━━━━━ Texte source

Résistance précoce

22 septembre 2025

Accord de non-agression entre l’Allemagne nazie et l’Union soviétique, le pacte germano-soviétique, signé le 23 août 1939, par Ribbentrop et Molotov, permettait à Hitler de préparer son invasion de la Pologne sans craindre une attaque soviétique, et donnait aussi du temps aux soviétiques avec la promesse d’un partage de l’Est européen. Pour Hitler cet arrangement ne relevait que d’une tactique visant à se ménager un premier temps de guerre à l’ouest contre la France et l’Angleterre sans avoir à déployer ses forces sur deux fronts, ses intentions premières ayant toujours été d’étendre son empire à l’Est au détriment de l’URSS comme de la Pologne…
Dans l’opération Barbarossa, lancée le 22 juin 1941, l’Allemagne nazie lançait l’invasion de l’Union Soviétique, marquant un tournant majeur dans la Seconde Guerre mondiale.

En France, bien des thèses concernant l’engagement des communistes dans la Résistance le datent d’après la rupture du pacte germano-soviétique et de l’entrée en guerre de l’URSS sur le front de l’Est…

Dans les faits, si les communistes français considéraient encore l’URSS comme un allié utile à la cause de la libération et de la paix, c’est en poursuivant leur engagement auprès des Républicains espagnols contre la montée du fascisme et du nazisme tout comme ils luttaient contre l’extrême droite française qui allait accompagner Pétain et son pouvoir collaborationniste qu’ils sont entrés tôt en résistance, dans les conditions difficiles de la clandestinité et le plus souvent sous des formes de propagande…

Parmi les éléments qui témoignent de l’engagement précoce des communistes français dans la Résistance, l’appel du 17 juin 1940, lancé par Charles TILLON depuis Bordeaux en témoigne au niveau national, de la même façon que le n°1 de l’HUMANITE clandestine de l’Allier en est une trace locale.

━━━━━━━━━━

Mise en pratique:
1: Répondez aux questions suivantes à partir du texte sur la résistance précoce.
(a) À quelle date le pacte germano-soviétique a-t-il été signé ?
(b) Quel nom porte l'opération lancée le 22 juin 1941 contre l'Union soviétique ?
(c) De quelle ville l'appel du 17 juin 1940 a-t-il été lancé ?
2: Prolongez le texte sur la résistance précoce des communistes français en reprenant juste après sa dernière phrase.

━━━━━ Données fournies

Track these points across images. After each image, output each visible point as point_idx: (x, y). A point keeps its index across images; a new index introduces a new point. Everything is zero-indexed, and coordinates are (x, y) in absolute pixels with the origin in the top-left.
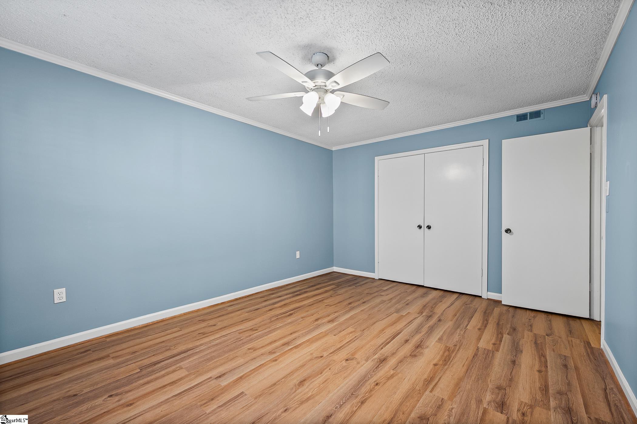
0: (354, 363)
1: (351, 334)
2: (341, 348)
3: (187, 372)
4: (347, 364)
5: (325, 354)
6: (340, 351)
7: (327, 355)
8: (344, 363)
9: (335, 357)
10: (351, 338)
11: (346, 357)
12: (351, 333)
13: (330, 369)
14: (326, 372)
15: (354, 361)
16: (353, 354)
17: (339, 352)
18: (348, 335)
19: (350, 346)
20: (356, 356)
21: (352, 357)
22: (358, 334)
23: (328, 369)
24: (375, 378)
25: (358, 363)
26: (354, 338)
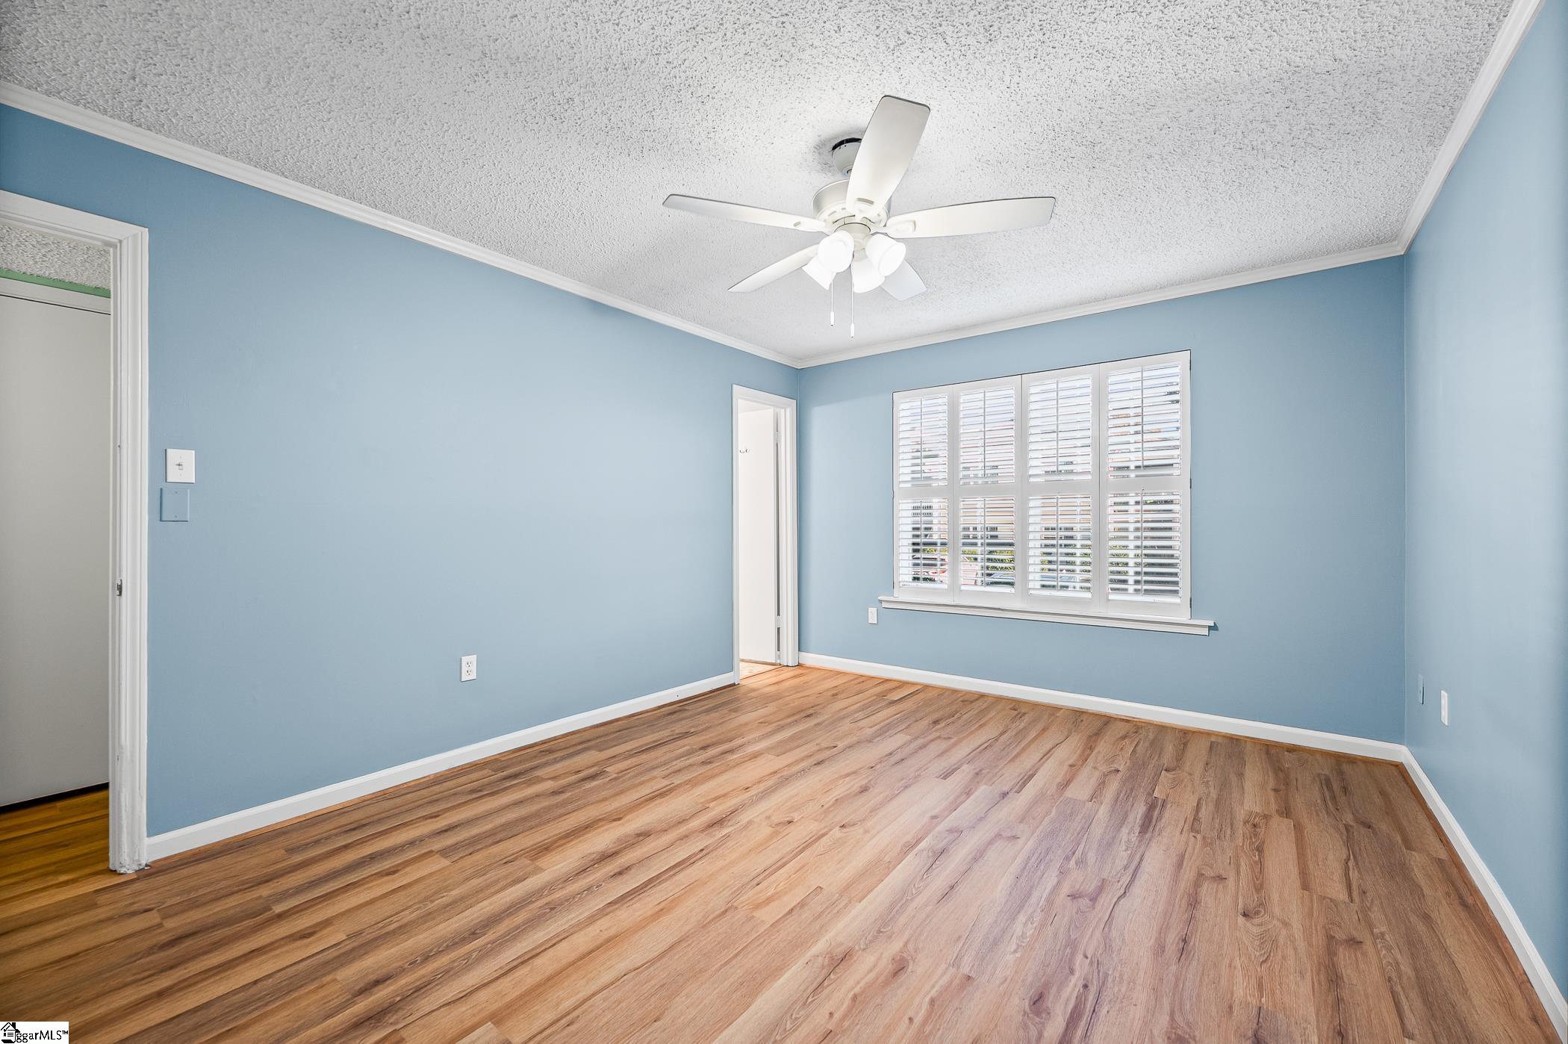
0: (775, 819)
1: (769, 894)
2: (801, 847)
3: (1070, 796)
4: (791, 815)
5: (837, 833)
6: (804, 841)
7: (831, 830)
8: (796, 816)
9: (814, 827)
10: (773, 878)
11: (792, 827)
12: (768, 901)
13: (823, 806)
14: (829, 801)
15: (776, 821)
16: (776, 833)
17: (807, 838)
18: (778, 890)
19: (777, 856)
20: (768, 831)
21: (778, 828)
22: (750, 894)
23: (825, 807)
24: (747, 795)
25: (768, 818)
26: (765, 879)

━━━━━━━━━━

Réponses aux consignes:
1:
(a) Le 23 août 1939.
(b) L'opération Barbarossa.
(c) De Bordeaux.

2:
transcription

& du côté du pouvoir en place il en existe aussi quelques traces…
en septembre 1940.

Le cas LECOURT, résistant du tout début à la toute fin du conflit !

Robert Fallut évoquait souvent André Lecourt… Un bordelais qui avait œuvré en Bourbonnais et qui avait connu des situations voisines des siennes (engagement précoce et militantisme, responsabilités sur le secteur de Saint-Etienne, suite de l’évasion du Puy, activités sur le secteur Montluçonnais où il avait succédé à Roger SANDRIER en 1943 à l’organisation des Jeunesses Communistes, etc.)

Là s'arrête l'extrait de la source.